Articolo di Annamaria Niccoli

5 luglio 2026

Il 4 luglio 2026 il mare, solitamente confine tra speranza e tragedia, ieri si è fatto silenzio. Un silenzio carico di nomi, di storie spezzate e di promesse da mantenere. La visita di Papa Leone XIV a Lampedusa non è stata una passerella istituzionale, ma un pellegrinaggio dell’anima, un ritorno laddove il dolore si tocca con mano.
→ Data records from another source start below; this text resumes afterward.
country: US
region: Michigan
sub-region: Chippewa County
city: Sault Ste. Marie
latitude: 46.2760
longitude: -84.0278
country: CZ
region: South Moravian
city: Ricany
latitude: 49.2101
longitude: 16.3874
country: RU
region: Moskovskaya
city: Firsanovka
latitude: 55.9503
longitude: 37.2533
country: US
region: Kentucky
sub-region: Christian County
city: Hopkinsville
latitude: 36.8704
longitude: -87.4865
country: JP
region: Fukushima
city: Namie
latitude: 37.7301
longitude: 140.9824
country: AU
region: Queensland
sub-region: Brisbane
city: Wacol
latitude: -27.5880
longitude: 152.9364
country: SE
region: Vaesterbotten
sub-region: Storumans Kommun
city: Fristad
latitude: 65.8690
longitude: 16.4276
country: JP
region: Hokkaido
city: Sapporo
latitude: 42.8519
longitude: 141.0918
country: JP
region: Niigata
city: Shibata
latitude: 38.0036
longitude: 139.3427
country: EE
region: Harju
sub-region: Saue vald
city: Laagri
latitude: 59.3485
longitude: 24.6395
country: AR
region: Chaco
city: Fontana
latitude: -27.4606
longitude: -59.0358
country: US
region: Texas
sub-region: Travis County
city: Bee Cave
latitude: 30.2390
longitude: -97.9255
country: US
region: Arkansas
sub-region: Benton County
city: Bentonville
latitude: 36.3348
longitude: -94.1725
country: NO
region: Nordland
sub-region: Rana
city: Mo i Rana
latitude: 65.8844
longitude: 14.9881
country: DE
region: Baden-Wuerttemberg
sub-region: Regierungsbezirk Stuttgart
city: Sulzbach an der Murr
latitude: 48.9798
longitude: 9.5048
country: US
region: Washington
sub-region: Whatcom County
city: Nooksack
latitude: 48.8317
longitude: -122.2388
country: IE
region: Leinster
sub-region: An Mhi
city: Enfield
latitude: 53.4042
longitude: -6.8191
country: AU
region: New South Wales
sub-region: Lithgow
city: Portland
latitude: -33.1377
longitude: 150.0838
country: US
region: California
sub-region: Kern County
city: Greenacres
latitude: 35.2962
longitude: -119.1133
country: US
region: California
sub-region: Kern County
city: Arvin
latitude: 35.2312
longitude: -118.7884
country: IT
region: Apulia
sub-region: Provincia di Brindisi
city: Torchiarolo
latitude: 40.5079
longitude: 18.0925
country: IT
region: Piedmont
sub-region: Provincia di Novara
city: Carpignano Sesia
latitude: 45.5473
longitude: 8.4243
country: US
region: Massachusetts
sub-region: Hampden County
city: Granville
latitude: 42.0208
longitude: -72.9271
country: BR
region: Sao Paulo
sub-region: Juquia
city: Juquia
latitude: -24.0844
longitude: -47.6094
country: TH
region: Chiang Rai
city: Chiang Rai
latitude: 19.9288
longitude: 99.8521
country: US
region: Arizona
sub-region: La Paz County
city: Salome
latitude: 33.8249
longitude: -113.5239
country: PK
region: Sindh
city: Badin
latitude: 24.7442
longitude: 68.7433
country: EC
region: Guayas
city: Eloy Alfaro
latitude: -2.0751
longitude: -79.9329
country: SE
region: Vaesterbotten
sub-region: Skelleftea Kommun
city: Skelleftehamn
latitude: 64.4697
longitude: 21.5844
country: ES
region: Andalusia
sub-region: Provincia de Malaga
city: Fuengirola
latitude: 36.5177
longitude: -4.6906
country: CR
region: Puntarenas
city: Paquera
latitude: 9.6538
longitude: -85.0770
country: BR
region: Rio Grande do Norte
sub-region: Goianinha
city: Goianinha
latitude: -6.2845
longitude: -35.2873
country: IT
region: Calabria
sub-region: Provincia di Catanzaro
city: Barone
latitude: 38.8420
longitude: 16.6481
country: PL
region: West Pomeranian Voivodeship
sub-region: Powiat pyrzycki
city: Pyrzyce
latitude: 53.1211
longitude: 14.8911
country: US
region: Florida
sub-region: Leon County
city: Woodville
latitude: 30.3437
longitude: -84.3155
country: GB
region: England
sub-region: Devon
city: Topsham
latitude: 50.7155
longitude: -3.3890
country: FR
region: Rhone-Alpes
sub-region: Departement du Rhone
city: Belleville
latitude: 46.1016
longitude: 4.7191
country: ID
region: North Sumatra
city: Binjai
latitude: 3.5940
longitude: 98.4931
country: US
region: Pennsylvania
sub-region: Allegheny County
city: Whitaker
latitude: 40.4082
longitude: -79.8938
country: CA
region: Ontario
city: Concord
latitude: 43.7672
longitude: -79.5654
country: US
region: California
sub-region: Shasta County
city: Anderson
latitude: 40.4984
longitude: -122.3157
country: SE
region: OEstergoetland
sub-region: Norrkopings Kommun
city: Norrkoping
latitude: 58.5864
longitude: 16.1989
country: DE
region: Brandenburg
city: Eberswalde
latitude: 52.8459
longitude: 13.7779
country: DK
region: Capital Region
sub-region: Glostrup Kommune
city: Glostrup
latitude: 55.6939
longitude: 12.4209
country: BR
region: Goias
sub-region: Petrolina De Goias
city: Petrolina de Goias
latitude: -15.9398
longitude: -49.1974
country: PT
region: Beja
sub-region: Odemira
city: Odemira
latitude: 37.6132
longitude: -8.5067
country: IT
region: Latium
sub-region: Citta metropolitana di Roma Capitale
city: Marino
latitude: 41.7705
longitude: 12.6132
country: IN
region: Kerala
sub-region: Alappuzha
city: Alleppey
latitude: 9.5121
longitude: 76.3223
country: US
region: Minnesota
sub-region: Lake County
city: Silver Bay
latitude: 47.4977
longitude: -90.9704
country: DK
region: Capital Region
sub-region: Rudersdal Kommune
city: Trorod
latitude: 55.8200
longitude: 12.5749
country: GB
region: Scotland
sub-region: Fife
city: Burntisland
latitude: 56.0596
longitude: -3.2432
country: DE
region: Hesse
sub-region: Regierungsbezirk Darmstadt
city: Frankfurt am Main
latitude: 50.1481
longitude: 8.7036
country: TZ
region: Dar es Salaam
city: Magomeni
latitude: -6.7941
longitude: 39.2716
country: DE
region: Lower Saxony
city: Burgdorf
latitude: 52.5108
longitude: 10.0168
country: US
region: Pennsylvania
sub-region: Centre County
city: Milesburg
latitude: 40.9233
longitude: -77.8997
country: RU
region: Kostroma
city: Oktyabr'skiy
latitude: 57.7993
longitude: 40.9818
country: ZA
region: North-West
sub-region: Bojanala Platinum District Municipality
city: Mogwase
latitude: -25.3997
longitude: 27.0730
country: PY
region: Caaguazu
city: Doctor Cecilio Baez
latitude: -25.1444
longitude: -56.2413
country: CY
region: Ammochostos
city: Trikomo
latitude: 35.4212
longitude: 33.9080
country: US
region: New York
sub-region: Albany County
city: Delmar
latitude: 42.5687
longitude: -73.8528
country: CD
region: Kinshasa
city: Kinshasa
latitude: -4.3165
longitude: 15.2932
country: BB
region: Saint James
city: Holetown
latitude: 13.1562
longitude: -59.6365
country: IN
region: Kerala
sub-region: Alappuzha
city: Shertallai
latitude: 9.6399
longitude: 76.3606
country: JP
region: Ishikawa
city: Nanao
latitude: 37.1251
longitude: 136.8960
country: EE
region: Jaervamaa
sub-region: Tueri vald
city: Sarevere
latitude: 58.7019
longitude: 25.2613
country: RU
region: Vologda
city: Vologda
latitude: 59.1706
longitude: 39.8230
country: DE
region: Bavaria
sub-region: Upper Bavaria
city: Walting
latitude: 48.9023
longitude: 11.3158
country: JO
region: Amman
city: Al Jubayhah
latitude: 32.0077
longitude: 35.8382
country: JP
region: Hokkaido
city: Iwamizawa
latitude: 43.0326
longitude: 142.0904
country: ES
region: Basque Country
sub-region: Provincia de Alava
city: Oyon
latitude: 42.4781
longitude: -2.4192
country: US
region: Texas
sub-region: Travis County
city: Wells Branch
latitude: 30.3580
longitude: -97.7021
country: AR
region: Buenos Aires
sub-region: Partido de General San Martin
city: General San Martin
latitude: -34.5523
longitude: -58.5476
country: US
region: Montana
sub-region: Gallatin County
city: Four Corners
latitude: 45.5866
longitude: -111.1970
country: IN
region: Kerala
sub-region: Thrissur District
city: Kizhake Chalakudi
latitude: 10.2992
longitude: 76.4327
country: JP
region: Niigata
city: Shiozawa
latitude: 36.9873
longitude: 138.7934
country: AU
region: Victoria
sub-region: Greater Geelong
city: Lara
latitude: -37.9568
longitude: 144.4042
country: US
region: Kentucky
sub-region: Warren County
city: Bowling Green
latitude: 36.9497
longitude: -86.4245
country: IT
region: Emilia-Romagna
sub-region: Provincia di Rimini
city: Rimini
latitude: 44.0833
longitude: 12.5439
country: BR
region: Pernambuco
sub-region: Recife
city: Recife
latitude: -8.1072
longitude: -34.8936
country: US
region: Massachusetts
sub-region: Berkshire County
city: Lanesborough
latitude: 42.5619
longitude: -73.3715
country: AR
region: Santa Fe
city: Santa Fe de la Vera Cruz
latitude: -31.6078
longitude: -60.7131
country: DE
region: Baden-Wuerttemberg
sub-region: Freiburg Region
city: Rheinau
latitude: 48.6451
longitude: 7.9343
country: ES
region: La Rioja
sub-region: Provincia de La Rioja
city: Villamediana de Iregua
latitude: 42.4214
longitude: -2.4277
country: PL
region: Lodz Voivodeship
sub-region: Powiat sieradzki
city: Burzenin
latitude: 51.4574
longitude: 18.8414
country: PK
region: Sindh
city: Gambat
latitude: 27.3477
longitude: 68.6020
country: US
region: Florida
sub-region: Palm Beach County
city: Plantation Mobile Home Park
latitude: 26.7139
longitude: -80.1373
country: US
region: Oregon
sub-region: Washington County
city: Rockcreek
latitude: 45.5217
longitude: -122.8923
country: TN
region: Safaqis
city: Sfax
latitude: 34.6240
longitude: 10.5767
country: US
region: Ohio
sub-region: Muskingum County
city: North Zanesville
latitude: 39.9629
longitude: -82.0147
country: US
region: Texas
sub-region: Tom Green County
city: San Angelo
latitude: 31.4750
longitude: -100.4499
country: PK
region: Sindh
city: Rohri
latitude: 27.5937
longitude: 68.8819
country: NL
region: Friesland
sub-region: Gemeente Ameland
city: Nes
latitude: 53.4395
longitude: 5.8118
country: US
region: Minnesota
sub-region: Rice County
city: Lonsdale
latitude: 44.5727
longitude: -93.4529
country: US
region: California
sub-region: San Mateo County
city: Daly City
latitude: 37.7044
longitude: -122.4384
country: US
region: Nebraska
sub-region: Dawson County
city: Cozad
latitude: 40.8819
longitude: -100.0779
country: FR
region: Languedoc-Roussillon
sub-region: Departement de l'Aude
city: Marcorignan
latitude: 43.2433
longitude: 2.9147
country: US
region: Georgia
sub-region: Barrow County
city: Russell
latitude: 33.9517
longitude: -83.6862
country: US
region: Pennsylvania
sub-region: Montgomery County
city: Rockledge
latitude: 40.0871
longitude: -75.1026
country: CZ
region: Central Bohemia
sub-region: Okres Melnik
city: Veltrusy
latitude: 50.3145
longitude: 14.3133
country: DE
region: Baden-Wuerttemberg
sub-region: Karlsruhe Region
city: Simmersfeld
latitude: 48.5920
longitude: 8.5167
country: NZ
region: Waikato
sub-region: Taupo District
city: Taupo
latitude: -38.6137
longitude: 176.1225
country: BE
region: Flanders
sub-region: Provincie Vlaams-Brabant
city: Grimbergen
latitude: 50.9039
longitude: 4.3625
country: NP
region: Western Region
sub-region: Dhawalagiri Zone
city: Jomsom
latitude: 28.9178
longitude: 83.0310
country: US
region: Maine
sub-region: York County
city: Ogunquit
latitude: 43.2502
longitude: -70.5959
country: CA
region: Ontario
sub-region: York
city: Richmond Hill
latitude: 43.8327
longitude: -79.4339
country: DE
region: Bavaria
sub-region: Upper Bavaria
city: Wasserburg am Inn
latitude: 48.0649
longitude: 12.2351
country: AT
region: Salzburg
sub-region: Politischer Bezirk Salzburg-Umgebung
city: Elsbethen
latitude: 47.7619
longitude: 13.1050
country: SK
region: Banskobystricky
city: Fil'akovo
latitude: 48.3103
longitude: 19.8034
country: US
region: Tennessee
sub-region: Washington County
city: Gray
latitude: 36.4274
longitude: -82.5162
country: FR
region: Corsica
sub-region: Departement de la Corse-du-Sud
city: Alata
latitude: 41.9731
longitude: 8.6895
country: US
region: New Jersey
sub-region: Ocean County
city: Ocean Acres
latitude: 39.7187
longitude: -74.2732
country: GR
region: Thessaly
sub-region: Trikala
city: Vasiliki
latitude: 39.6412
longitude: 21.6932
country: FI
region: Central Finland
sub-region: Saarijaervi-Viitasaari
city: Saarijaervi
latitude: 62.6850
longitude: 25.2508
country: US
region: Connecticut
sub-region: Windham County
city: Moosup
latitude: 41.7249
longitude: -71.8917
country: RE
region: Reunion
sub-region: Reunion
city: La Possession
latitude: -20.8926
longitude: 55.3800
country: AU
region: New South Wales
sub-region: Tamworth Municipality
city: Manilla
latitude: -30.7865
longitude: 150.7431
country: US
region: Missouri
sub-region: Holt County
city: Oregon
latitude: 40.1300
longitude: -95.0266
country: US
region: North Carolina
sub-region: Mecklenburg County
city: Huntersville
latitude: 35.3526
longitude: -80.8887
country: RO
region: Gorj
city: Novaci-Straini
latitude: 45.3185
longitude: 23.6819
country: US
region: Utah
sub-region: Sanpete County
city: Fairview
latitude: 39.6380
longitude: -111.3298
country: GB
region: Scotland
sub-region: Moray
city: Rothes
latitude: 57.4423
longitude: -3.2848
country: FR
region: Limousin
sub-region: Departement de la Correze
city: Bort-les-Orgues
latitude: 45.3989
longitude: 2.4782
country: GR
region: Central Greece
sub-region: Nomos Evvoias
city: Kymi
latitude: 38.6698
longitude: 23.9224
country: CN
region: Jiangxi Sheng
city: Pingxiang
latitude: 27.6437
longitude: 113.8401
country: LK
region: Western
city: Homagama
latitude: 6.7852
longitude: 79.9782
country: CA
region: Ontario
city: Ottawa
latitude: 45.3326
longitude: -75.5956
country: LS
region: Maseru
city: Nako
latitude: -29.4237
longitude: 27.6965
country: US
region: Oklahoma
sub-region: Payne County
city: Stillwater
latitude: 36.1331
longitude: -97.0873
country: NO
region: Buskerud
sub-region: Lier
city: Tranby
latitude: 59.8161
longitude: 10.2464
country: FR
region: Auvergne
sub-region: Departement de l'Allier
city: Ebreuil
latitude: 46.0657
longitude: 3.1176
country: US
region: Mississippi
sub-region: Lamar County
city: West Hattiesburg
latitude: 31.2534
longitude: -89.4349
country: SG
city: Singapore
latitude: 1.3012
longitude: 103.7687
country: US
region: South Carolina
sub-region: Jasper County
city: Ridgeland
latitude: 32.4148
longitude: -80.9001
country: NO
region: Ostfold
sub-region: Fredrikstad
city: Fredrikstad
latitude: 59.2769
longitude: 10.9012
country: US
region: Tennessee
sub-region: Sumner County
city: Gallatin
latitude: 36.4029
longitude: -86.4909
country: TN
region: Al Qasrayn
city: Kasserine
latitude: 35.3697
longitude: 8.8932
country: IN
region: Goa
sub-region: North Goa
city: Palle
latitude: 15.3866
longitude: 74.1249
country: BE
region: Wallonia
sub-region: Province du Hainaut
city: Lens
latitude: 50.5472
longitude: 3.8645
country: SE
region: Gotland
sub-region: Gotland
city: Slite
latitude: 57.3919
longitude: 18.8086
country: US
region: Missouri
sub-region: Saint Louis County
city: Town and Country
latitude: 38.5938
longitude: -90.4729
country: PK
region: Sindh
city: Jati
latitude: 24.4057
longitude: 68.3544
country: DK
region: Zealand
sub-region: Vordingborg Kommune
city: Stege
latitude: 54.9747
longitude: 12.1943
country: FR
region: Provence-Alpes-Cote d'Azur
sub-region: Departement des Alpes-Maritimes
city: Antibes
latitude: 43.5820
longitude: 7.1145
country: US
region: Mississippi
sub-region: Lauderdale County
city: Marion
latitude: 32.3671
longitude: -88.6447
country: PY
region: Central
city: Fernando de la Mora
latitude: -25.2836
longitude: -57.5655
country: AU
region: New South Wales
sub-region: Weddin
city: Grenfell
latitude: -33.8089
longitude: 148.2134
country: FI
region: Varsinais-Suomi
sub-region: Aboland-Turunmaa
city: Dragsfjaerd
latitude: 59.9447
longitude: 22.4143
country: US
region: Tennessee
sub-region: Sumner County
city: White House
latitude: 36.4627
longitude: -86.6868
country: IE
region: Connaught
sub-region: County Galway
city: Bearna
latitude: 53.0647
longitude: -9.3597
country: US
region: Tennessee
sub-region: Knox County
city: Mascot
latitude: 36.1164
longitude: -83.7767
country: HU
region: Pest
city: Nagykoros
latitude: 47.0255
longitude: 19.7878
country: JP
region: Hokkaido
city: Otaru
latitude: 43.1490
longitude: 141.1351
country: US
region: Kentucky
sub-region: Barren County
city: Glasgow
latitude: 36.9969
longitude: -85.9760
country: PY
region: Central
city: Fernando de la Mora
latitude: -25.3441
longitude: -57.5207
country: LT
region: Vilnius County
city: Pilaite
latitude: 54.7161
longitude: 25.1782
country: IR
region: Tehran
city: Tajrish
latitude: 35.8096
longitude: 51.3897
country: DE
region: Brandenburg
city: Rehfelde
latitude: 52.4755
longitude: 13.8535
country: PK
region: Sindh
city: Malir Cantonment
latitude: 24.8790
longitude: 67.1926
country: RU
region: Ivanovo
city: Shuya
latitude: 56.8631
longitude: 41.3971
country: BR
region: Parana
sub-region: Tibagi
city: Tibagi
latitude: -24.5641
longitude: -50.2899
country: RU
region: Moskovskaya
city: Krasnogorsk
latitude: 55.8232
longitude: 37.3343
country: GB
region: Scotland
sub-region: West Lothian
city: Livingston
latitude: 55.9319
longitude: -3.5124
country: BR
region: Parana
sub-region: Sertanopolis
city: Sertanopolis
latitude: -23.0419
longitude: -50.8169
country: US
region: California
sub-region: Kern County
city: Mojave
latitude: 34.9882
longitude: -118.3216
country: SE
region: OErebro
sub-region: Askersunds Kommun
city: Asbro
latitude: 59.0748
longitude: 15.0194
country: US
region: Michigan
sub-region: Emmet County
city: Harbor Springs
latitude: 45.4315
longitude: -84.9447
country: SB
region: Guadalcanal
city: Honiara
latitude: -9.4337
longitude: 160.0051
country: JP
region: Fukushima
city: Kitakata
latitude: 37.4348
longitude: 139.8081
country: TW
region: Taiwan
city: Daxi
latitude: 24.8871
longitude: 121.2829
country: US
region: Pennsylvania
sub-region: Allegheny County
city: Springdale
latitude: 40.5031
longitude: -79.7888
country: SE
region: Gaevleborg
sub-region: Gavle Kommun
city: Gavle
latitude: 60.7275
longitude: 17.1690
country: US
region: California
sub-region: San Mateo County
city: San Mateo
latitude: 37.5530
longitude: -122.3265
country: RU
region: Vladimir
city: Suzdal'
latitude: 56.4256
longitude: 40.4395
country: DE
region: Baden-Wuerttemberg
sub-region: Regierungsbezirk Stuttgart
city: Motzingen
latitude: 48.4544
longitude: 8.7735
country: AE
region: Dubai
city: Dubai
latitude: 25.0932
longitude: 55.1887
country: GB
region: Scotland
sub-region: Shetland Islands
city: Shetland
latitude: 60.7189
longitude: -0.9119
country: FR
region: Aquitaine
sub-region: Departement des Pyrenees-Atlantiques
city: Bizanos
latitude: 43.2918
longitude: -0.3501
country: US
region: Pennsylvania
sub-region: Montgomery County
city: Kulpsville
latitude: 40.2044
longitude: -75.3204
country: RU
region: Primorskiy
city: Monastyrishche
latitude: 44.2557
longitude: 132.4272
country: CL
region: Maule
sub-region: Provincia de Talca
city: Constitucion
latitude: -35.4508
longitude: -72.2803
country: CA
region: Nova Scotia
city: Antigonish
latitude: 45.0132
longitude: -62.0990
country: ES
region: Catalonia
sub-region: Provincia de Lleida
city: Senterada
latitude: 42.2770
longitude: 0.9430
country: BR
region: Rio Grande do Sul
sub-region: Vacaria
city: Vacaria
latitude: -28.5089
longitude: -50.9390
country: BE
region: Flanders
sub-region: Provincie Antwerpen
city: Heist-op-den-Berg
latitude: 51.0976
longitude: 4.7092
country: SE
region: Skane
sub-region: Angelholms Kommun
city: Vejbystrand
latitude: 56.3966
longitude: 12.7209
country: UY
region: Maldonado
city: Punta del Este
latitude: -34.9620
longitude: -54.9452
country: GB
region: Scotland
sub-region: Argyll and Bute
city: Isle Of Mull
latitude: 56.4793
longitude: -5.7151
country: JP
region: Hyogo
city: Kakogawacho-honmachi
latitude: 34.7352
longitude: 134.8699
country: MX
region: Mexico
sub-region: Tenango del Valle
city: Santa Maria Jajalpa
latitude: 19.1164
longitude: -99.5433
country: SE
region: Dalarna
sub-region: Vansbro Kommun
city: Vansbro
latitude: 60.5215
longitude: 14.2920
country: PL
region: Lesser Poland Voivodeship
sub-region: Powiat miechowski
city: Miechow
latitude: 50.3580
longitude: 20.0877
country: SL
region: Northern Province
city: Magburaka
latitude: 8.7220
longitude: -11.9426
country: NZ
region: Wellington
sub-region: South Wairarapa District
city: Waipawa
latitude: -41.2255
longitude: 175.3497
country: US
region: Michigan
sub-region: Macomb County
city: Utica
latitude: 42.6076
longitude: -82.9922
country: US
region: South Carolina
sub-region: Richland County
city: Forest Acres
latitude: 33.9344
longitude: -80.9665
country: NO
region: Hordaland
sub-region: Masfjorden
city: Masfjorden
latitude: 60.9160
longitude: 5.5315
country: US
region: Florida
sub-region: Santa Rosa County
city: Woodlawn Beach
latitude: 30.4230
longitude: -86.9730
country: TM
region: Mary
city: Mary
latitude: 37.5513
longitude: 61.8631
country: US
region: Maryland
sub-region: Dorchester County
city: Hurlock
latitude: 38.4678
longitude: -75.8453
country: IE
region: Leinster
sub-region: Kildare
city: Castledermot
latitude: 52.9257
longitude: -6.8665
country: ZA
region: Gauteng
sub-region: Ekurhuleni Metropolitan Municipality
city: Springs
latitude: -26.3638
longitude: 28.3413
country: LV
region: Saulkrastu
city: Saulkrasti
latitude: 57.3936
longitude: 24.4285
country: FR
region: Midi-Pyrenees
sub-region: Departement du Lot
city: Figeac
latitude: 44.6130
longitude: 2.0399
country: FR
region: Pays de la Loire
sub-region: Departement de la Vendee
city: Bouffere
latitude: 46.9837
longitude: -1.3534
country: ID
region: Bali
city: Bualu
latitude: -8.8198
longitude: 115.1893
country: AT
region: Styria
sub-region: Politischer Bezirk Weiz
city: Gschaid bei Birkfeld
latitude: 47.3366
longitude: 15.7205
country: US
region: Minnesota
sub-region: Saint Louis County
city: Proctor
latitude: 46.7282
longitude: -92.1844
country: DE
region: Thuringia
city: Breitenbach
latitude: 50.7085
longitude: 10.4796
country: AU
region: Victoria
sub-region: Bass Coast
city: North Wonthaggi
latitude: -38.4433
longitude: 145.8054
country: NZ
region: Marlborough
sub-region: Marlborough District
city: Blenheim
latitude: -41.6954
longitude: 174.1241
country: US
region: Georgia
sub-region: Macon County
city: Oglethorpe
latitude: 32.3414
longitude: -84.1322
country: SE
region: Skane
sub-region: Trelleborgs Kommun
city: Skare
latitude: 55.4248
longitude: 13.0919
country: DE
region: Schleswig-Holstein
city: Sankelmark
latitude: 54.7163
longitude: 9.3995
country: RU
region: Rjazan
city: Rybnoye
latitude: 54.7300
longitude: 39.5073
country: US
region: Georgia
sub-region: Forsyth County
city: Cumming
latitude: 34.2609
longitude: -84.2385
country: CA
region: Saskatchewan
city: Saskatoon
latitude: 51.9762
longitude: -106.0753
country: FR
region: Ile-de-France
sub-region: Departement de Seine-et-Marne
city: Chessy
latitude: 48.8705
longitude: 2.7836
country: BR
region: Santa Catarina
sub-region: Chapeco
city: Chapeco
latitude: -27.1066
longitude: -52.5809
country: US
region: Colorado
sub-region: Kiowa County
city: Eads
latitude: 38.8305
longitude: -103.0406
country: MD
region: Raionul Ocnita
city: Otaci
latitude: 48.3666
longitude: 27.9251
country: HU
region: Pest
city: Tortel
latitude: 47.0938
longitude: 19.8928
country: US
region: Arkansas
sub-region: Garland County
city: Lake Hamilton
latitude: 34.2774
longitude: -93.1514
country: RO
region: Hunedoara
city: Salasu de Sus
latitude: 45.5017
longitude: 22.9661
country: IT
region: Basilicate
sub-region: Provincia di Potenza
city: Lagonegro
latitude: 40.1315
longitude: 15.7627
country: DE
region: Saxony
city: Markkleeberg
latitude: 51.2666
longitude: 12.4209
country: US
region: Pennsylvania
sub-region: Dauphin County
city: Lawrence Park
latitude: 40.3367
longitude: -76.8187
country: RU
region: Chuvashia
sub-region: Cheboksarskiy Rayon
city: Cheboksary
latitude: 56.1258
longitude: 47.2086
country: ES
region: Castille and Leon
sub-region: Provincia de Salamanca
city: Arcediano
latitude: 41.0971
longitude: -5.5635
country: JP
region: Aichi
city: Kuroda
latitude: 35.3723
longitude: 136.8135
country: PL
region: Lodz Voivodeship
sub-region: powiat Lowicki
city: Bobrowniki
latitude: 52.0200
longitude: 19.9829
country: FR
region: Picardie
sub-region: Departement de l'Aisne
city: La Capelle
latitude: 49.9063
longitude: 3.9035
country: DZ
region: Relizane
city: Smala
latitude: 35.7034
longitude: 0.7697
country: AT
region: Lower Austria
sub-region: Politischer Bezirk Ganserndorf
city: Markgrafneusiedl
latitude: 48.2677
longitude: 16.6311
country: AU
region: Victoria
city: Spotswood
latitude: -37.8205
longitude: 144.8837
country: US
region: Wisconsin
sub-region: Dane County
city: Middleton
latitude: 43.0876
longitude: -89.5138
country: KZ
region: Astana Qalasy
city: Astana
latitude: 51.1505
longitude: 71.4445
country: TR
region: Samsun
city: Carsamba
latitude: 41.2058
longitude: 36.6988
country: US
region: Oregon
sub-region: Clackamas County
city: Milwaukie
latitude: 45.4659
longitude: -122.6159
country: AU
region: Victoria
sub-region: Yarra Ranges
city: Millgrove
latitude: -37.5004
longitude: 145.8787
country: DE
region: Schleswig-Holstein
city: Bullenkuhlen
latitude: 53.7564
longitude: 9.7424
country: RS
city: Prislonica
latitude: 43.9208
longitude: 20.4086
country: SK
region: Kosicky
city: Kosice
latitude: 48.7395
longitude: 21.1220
Il Papa appena messo piede sull’isola, si è recato al cimitero. Lì, tra le croci spesso senza nome, Leone XIV si è fermato in preghiera. Ha sostato a lungo, in un raccoglimento che ha scosso i presenti, davanti alla piccola tomba di Youssef Ali Kanneh, morto a soli sei mesi. È stato il gesto di un pastore che non cerca riflettori, ma che sente il bisogno di stare dove la storia ha lasciato le sue ferite più profonde.

Lampedusa, porta d’Europa, il monumento che guarda dritto verso le coste africane, il Papa ha vissuto uno dei momenti più intensi. Il vento del Mediterraneo ha fatto da cornice all’incontro con due bambini simbolo di una rinascita possibile: la piccola Maria, nata sull’isola da una madre coraggiosa, e Leonardo (Leo), arrivato nel 2016 da orfano e oggi simbolo di un’accoglienza che salva.

Proprio Leo ha regalato al Pontefice un pallone, con una semplicità disarmante: “Così può far felici altri bambini”. Un gesto che vale più di mille discorsi diplomatici.

Non poteva esserci tributo più alto per il suo predecessore il Molo Favaloro, che è stato ufficialmente ribattezzato Molo Papa Francesco. La targa ora recita: “Luogo di approdo, speranza e umanità”.

Nel campo sportivo “Arena”, gremito di isolani, volontari e operatori, Leone XIV ha alzato la voce per un appello accorato. “I morti in mare sono le vittime di decisioni mancate”, ha tuonato il Papa, ricordando che ogni singola vita persa è un fallimento per l’intera civiltà.

Il Pontefice ha chiesto al Vecchio Continente di uscire dalla “logica della forza” per abbracciare quella della pace. Ha messo in guardia contro i muri, non solo quelli fisici, ma quelli invisibili: quelli che dividono chi prega in modi diversi o chi, su quest’isola, vive tra il turista in vacanza e il migrante in attesa di un destino.

Prima di congedarsi, Leone XIV si è rivolto alla comunità lampedusana: “Il Papa continua ad accompagnarvi, vi sostiene e vi incoraggia”. Parole che sanno di gratitudine per un’isola che, nonostante le fatiche, non ha mai smesso di testimoniare il “miracolo della compassione”. Nel primo pomeriggio, il Papa ha lasciato Lampedusa.